(Excerpt provided)
===============

Seacoast of Bohemia

I have seen two such sights, by sea and by land! But I am not to say it is a sea, for it is now the sky:
Betwixt the firmament and it you cannot thrust a bodkin's point.

The Winter's Tale 3.3.79-81


« Home | Virginia »

deserts

5:59 p.m. 2001-01-22

So I stayed up until six last night / this morning. I didn't feel like living here anymore. I stayed in the library. I read half of Crime and Punishment and my art history reading. It was what I wanted. I didn't want to sleep. But I did, some, even though I felt indescribably dirty somehow.

I don't know if that disturbs me, that I felt dirty. Partly because I was sleeping. Partly I just felt impure. Not morally or sexually impure or something -- artistically impure. I wanted to purge myself, to be empty, which is something I almost never am, but when I am, it scares me and fills a need at the same time. Those are the worst times in my life, the times when I feel nothing deeply, see nothing but clarity, and, most of all, want nothing. You see, I always want something, even if it's just a cookie or something. But there are times when I want nothing. Those are the worst times.

Around this time every year I get this yearning for purity. Purity for me means deserts. I have a fascination with the desert. I've never been. I flew over the badlands two summers ago, and it was so thrilling I couldn't take my eyes off the window for going on an hour and a half, because I might glimpse more of them. But I've never been to a desert.

===============

(Supplied material)
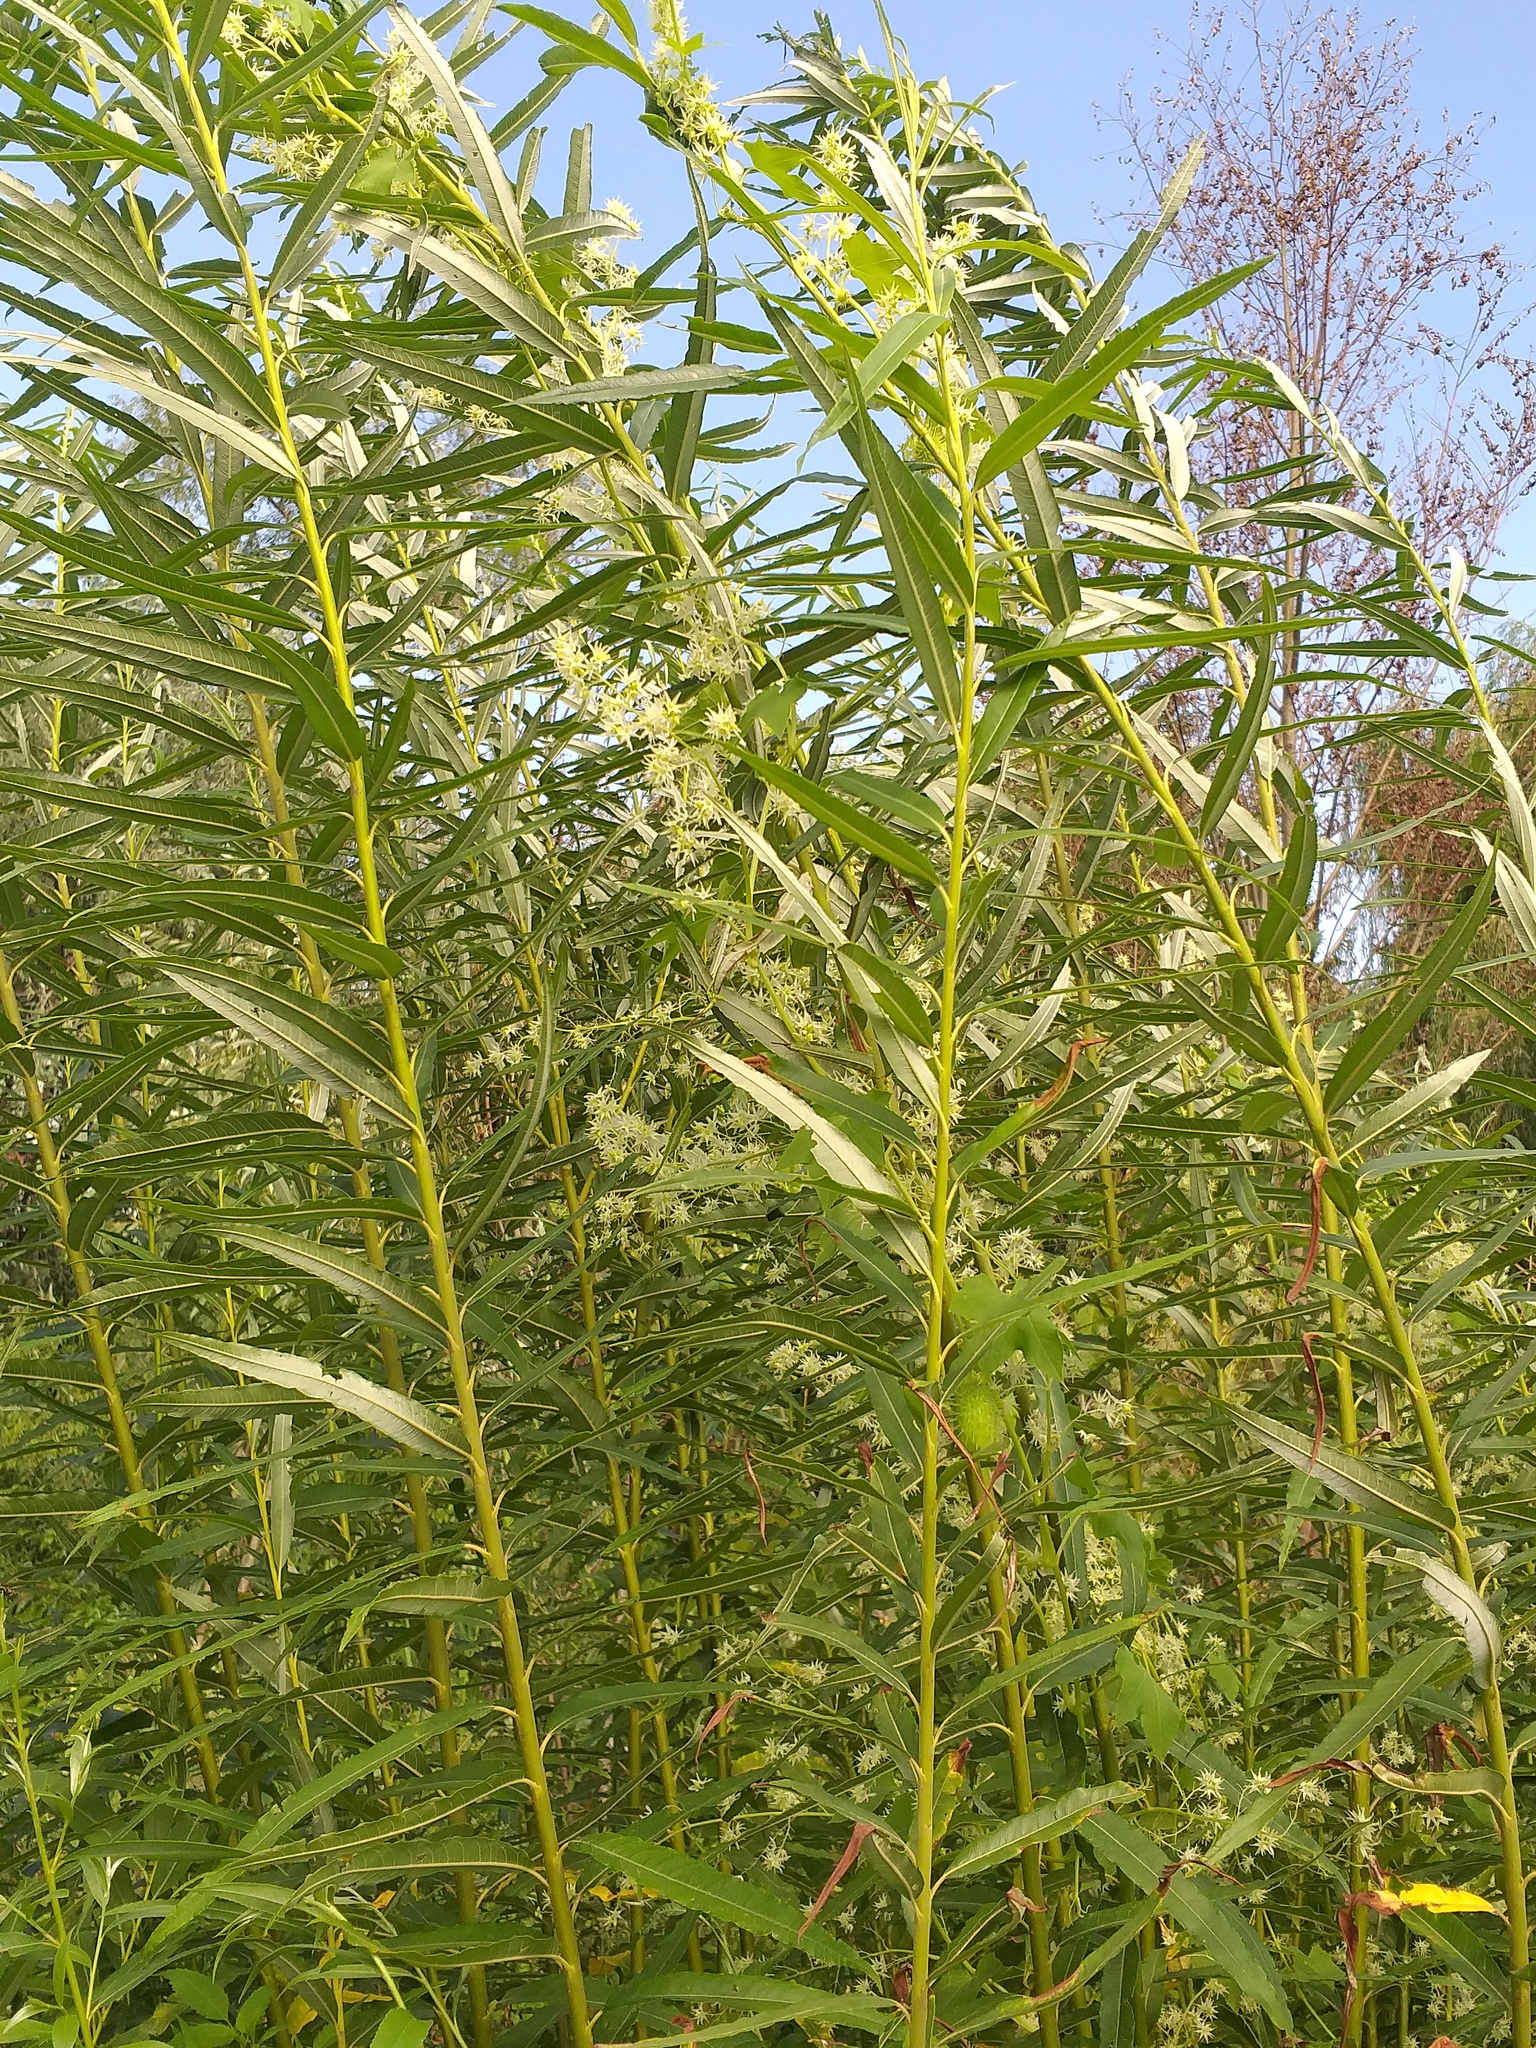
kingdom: Plantae
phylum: Tracheophyta
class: Magnoliopsida
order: Cucurbitales
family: Cucurbitaceae
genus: Echinocystis
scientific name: Echinocystis lobata
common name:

===============

(Problems and tasks)
(1) According to the diary entry, what did the writer read in the library?
(2) In the diary entry, why did the writer keep looking out the window while flying over the badlands?
(3) Carry on the diary entry from its last sentence.

(Responses to the tasks)
(1) Half of Crime and Punishment and the writer's art history reading.

(2) The flight was so thrilling that the writer couldn't look away for about an hour and a half, in case more of the badlands came into view.

(3)
I don't actually mean a sandy desert, like the Sahara, although I wouldn't mind going to one. But the deserts I really yearn for, the ones I dream about and that begin to multiply in my thoughts every midwinter (until I reach spring, and it breaks), are the rocky deserts. The parched, cracked ones, filled with silently impossible rock forms or simply endless indecipherable rocky plains, on and on into the horizon. Deserts like the skin of my hands when they're dry and raw -- filled with tiny, painful lines, secret and obvious at the same time.

They're completely inhuman places. No one can live there. Not for long. Any human being in the middle of the desert is going to die. That's simply it. And the thing is, they don't care. They don't care about people, they don't care about humanity. They're not cruel, they're complete and dispassionate. They're not human, deserts. Forests, coniferous and deciduous, and rainforests all seem somehow much more humanizable. Trees rise upright with limbs, like people. Things grow wetly, full of moisture (as we are). Most of all, we live there. But we don't live in the desert. Not really. (We don't live on the tundra either -- I suppose I might be as attracted to antarctica if I didn't so abhor cold. But I do. And deserts, though cold at night, are warm warm warm -- to the point of deadliness -- in the day.)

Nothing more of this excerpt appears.